◆ DATASET EXCERPTS
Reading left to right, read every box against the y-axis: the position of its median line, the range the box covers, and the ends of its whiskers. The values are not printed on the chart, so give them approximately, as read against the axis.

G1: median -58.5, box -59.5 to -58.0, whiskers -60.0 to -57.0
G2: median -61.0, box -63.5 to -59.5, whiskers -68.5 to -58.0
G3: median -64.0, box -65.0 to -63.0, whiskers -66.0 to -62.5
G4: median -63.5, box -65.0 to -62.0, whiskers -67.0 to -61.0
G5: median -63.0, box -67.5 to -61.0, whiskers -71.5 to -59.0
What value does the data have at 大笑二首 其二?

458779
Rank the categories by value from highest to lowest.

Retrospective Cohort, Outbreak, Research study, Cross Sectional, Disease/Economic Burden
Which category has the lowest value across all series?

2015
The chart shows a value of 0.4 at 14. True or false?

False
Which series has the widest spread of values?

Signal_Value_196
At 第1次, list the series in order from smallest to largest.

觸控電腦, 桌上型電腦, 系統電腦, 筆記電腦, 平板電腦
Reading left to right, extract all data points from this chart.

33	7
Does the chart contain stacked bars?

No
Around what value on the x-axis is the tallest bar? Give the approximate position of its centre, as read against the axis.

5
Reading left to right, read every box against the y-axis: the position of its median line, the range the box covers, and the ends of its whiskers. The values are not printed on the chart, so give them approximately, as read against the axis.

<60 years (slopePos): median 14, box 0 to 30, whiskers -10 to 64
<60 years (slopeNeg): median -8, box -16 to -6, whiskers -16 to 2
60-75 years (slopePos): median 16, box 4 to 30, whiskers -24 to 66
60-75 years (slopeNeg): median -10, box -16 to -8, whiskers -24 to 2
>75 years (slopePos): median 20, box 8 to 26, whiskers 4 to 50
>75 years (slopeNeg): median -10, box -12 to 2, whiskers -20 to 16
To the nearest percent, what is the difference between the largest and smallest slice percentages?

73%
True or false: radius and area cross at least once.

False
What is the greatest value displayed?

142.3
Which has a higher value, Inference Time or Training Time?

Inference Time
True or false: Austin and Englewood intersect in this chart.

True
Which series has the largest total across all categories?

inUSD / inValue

◆ JOB
Could you copy, word for word, the lines of the records above from the one containing "Retrospective Cohort, Outbreak, Research" through the one containing "Reading left to right, extract", including both of those lines?

◆ PROBLEM SOLUTION
Retrospective Cohort, Outbreak, Research study, Cross Sectional, Disease/Economic Burden
Which category has the lowest value across all series?

2015
The chart shows a value of 0.4 at 14. True or false?

False
Which series has the widest spread of values?

Signal_Value_196
At 第1次, list the series in order from smallest to largest.

觸控電腦, 桌上型電腦, 系統電腦, 筆記電腦, 平板電腦
Reading left to right, extract all data points from this chart.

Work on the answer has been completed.